Der Park ist auch Heimat der indigenen Batwa-Bevölkerung, einer benachteiligten und verarmten Minderheit. 1976, sechs Jahre nach der Gründung des Nationalparks, wurden 6000 von ihnen vertrieben. Seitdem kam es immer wieder zu Konflikten. Seit 2019 aber, so haben es Nichtregierungsorganisationen (NGO) dokumentiert, sollen gezielte Angriffe auf die Batwa stattfinden. Häuser sollen bis auf den Grund niedergebrannt worden sein, die Organisationen berichten auch von Gruppenvergewaltigungen und Tötungen - sogar von Kindern. Die mutmaßlichen Täter sollen laut Zeugen Parkwächter und kongolesische Soldaten sein. 

Kibibi Kaloba wohnt mit ihren Kindern im Rohbau eines unfertigen Krankenhauses, wenige Kilometer außerhalb der Grenzen des Parks. Sie ist eine von rund 200 Batwa, die seit Monaten in dem improvisiertem Camp hausen. Im November 2021 änderte sich ihr Leben völlig. Die 30-Jährige arbeitete auf ihrem Feld, als sie von einem Angriff auf ihr Dorf Bugamande hörte.

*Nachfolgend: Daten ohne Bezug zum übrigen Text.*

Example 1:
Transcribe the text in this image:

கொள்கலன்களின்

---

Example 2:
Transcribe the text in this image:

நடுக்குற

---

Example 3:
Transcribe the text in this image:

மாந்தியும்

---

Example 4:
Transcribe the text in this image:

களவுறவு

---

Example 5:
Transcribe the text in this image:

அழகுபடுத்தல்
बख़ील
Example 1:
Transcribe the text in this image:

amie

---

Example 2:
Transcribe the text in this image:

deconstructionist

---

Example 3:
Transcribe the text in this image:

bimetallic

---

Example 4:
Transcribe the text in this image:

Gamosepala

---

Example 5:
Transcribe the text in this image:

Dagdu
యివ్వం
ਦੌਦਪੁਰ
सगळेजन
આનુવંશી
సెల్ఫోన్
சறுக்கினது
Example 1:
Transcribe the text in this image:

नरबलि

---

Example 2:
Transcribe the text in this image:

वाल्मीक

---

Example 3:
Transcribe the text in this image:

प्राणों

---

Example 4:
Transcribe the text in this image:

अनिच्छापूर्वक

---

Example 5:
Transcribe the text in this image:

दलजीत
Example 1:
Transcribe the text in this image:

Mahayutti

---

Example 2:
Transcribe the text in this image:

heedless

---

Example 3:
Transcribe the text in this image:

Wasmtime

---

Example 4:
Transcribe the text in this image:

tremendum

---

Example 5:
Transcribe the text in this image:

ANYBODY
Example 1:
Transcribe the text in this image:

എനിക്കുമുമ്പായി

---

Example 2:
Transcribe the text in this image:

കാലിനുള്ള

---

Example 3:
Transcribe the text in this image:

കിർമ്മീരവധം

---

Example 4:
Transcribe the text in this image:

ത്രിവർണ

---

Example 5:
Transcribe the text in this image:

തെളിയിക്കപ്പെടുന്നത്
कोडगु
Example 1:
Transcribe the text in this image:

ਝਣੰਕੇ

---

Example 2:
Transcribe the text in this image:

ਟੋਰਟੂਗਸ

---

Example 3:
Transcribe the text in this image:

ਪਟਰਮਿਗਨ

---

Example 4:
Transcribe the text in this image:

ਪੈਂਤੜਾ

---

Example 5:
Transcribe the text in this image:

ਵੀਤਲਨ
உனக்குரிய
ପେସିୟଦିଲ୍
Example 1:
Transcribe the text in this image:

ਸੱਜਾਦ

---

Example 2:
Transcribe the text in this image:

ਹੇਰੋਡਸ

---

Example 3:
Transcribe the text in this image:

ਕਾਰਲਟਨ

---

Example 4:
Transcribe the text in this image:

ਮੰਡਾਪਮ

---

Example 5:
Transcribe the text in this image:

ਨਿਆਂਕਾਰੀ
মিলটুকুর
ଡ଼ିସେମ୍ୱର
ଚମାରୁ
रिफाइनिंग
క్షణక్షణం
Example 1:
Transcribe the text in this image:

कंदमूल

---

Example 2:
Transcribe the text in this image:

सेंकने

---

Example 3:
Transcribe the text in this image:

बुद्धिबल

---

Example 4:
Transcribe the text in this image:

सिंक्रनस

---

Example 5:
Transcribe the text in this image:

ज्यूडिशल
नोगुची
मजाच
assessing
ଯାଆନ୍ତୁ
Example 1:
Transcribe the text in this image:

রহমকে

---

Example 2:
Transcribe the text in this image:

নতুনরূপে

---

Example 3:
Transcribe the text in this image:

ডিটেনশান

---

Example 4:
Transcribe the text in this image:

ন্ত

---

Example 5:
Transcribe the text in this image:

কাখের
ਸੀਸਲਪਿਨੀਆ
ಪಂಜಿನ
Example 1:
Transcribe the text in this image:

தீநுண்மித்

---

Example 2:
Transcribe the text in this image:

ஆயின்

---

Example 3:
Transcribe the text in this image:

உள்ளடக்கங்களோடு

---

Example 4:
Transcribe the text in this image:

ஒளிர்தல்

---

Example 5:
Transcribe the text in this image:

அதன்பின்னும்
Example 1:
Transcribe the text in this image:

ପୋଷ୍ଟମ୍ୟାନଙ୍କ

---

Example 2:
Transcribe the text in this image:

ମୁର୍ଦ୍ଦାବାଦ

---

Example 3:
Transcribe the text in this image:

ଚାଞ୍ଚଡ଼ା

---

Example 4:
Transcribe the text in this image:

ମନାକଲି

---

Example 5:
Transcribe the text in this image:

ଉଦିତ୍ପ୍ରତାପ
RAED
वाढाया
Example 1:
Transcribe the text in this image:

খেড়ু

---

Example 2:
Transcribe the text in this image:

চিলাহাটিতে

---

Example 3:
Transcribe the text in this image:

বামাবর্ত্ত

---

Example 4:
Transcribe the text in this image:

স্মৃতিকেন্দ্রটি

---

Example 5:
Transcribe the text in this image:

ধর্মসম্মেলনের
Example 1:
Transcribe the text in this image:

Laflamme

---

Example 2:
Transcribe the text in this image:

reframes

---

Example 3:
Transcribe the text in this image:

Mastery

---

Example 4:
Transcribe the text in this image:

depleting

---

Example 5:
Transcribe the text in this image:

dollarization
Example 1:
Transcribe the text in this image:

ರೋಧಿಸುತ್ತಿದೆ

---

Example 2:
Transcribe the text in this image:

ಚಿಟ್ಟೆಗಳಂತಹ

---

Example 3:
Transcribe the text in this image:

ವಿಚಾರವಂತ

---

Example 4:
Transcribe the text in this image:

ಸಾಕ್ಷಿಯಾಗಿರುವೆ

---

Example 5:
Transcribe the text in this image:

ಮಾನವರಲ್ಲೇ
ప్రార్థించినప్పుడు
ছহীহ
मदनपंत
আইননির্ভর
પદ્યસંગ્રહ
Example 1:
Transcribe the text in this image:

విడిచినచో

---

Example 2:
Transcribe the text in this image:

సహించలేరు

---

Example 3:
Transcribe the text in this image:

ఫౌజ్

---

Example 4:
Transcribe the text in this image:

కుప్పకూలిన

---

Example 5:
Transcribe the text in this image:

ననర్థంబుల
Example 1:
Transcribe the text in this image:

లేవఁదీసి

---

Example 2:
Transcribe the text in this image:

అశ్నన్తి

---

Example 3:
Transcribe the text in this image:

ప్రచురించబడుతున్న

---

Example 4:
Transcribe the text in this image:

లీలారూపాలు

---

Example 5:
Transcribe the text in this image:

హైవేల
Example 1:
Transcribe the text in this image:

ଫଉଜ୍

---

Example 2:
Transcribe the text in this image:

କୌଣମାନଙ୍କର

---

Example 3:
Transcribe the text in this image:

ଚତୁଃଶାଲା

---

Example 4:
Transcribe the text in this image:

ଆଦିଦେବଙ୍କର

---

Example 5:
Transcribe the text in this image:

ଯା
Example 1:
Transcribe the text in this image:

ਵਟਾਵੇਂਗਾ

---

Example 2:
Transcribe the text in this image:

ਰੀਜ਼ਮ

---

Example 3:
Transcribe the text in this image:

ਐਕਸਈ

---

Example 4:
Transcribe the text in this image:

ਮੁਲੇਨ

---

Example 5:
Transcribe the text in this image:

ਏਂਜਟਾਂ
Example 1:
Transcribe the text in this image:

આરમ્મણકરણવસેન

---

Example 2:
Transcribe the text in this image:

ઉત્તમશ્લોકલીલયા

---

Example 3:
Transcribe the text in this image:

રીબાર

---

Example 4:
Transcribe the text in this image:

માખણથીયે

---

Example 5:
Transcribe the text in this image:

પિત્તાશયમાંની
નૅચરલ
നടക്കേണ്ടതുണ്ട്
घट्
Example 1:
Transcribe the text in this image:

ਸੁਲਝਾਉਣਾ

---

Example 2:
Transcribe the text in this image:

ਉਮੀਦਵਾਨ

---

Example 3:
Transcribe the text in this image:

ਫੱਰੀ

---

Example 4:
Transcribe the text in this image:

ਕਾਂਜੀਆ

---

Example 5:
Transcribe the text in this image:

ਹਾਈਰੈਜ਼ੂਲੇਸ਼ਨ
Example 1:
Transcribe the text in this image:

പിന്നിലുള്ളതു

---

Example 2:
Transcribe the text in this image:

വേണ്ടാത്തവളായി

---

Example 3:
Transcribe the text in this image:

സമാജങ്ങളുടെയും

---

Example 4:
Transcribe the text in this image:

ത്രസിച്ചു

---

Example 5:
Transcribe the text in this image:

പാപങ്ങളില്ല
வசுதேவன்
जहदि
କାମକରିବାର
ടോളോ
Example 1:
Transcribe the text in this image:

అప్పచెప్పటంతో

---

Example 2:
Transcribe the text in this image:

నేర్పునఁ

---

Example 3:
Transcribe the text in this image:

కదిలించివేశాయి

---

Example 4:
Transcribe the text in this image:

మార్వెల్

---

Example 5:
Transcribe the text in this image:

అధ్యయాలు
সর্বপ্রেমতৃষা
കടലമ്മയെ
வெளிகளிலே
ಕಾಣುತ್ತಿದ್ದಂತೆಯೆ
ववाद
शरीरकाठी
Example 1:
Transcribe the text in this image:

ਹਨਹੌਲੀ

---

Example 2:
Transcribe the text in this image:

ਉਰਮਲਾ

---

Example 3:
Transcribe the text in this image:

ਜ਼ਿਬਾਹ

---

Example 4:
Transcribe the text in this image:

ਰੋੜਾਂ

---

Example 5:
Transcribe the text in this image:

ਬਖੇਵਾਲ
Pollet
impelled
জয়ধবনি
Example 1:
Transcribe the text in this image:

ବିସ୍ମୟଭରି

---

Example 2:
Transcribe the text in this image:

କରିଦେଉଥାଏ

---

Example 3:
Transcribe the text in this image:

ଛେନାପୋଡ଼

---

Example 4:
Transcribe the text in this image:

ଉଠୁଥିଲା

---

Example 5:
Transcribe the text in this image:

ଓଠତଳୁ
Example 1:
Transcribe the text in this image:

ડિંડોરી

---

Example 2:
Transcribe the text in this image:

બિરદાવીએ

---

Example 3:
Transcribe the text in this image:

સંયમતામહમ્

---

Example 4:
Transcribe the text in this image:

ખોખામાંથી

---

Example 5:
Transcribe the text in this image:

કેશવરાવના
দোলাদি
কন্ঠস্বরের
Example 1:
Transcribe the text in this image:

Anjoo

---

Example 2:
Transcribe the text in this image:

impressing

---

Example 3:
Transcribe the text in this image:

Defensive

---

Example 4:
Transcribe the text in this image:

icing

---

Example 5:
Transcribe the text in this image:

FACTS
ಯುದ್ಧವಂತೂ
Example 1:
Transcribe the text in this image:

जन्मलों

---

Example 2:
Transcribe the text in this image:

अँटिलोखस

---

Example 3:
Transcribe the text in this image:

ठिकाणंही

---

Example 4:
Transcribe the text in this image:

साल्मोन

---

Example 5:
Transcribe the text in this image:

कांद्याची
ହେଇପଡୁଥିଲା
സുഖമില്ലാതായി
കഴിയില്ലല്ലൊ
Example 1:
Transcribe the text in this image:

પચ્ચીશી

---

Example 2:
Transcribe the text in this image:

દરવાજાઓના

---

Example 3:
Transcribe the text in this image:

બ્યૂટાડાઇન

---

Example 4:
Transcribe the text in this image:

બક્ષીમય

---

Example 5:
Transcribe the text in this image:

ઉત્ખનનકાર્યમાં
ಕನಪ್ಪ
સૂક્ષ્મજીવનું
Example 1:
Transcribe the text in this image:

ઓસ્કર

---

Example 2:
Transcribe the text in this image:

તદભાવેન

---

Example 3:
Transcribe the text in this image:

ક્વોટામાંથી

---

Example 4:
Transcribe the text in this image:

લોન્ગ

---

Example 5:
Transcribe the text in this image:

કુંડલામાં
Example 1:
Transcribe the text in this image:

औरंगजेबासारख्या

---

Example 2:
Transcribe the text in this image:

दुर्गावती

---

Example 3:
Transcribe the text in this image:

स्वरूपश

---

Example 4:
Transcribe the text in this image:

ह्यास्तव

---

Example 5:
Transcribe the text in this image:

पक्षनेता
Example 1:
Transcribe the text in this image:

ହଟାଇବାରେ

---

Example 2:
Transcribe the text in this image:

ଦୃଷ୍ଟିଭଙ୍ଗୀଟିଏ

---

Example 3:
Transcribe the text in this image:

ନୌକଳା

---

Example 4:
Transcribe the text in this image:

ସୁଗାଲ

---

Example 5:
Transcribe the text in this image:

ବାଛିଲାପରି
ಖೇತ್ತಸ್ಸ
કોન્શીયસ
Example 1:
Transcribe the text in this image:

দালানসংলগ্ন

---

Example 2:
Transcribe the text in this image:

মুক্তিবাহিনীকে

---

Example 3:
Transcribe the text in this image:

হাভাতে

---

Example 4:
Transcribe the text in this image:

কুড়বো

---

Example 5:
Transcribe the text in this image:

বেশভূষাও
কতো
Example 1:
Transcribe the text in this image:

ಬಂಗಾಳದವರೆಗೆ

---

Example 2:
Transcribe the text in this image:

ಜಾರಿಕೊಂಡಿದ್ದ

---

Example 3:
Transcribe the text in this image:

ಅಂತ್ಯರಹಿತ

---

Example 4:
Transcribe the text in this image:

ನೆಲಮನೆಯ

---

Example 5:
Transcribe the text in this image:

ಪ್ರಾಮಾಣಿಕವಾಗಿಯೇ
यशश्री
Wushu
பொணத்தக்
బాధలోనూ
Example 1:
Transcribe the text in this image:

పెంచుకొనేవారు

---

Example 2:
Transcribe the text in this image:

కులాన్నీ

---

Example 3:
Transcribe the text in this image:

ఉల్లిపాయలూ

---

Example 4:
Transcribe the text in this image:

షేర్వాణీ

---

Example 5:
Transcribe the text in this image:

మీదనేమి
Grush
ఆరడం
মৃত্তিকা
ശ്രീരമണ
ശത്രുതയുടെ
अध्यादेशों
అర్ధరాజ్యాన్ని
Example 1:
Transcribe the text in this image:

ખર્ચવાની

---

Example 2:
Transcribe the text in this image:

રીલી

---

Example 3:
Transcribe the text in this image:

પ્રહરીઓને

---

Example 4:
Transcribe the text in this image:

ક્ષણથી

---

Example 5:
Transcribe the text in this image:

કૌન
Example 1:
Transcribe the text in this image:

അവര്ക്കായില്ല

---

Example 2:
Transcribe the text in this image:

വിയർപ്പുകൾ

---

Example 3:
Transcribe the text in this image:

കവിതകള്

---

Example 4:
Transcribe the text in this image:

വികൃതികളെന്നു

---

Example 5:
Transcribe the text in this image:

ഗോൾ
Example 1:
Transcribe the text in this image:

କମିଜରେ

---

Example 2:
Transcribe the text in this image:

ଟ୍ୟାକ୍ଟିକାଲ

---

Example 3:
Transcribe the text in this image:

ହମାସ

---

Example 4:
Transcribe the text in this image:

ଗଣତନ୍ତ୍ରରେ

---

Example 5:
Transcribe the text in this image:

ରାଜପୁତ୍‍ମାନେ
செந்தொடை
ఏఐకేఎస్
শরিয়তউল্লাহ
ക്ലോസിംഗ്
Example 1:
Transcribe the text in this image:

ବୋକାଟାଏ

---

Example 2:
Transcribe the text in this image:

Aus Sorge um ihre fünf Kinder rannte sie nach Hause so schnell sie konnte. "Mein Haus war bereits niedergebrannt, es stieg nur noch Rauch auf", erzählt sie. Mit einem Stock durchsuchte sie die verkohlten Überreste. "Ich nahm einen Stock und suchte in der Asche und dann sah ich darin den Schädel eines meiner Kinder."

Zwei ihrer Kinder - vier und fünf Jahre alt - waren in dem Haus verbrannt. Die Angreifer hatten die Tür mit einem Seil zugebunden. Kibibi Kaloba nahm ihre anderen drei Kinder und floh. 

Für Häuptling Mbuwa Kalimba Bachirembera ist klar: die Parkverwaltung will das Volk der Batwa aus dem Park vertreiben - obwohl es ihr angestammtes Land einschließt, wie er erläutert. "Sie wurden von der ICCN (kongolesische Naturschutzbehörde, Anm. d. Redaktion) geschickt. Seit 2019 kamen sie jedes Jahr, um uns anzugreifen. Wenn sie Menschen töteten, schnitten sie ihnen die Arme ab, zeigten sie den anderen und sagten ihnen, sie sollten die Felder verlassen, sonst würden sie alle ausgerottet."